En ce que la non-application de la cotisation distincte est limitée aux cas dans lesquels le bénéficiaire de l'avantage de toute nature a simplement été identifié de manière univoque dans les 2 ans et 6 mois et ne vaut pas pour les cas dans lesquels le bénéficiaire a été identifié de manière univoque au-delà de ce délai, mais a été effectivement imposé dans les délais d'imposition légaux, l'article 219, alinéa 7, du CIR 1992 n'est pas compatible avec les articles 10, 11 et 172 de la Constitution.

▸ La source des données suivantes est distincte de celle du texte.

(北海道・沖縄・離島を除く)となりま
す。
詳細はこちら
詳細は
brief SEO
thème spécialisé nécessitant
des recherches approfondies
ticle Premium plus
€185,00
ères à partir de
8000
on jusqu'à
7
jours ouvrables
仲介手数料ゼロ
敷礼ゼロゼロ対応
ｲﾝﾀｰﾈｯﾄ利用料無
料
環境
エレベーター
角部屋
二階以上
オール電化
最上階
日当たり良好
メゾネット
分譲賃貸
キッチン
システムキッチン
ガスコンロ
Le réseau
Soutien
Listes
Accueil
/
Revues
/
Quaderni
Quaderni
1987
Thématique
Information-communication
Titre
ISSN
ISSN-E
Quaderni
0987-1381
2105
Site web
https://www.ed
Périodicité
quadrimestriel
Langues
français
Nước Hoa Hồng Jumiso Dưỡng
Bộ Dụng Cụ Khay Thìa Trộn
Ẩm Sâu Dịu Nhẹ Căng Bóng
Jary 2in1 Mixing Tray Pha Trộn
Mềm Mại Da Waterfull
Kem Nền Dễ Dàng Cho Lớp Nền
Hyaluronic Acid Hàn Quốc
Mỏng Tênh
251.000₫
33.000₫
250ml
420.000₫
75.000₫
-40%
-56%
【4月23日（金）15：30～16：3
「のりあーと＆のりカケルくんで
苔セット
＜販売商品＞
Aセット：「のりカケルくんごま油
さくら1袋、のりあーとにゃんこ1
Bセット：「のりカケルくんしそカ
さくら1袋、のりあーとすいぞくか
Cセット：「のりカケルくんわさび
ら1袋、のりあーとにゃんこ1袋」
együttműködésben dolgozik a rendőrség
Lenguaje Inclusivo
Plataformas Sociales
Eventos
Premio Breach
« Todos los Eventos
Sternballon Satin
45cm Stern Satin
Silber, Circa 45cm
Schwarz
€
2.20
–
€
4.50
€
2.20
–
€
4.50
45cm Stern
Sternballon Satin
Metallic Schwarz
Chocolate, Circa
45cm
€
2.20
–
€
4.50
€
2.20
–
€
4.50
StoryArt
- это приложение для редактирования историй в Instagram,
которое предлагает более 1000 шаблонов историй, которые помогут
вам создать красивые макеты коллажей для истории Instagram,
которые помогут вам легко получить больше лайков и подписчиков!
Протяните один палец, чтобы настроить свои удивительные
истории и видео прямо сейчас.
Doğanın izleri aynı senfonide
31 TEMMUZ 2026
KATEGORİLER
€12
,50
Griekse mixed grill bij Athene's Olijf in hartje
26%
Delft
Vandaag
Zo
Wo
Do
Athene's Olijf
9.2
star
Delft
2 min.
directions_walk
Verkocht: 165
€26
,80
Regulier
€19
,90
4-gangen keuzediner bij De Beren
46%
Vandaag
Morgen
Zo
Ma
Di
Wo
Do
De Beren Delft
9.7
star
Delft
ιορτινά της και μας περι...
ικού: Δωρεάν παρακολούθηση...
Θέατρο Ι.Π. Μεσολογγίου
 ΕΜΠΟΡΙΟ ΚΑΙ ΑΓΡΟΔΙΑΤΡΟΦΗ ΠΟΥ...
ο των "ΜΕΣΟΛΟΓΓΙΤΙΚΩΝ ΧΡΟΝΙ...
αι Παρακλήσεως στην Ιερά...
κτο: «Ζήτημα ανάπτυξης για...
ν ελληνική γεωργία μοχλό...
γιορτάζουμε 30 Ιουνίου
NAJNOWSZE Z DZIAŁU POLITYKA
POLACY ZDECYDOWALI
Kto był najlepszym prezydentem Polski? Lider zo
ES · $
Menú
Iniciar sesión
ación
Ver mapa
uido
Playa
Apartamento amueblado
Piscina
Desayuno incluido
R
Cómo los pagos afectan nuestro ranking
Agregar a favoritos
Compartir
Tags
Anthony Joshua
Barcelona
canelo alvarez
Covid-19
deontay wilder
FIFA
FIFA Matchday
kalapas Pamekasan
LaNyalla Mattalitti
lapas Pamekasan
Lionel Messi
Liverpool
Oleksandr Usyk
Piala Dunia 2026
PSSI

B.7. La question préjudicielle appelle une réponse affirmative.
Partant, la cotisation distincte sur les commissions secrètes ne peut trouver à s'appliquer lorsque le bénéficiaire de l'avantage de toute nature a été effectivement imposé dans les délais d'imposition légaux.
Par ces motifs, la Cour dit pour droit : L'article 219, alinéa 7, du Code des impôts sur les revenus 1992 viole les articles 10, 11 et 172 de la Constitution en ce que la non-application de la cotisation distincte est limitée aux cas dans lesquels le bénéficiaire de l'avantage de toute nature a été identifié de manière univoque uniquement dans le délai de 2 ans et 6 mois et ne vaut pas pour les cas dans lesquels le bénéficiaire a été identifié de manière univoque en dehors de ce délai, mais a été effectivement imposé dans les délais d'imposition légaux.
Ainsi rendu en langue néerlandaise et en langue française, conformément à l'article 65 de la loi spéciale du 6 janvier 1989 sur la Cour constitutionnelle, le 26 septembre 2019.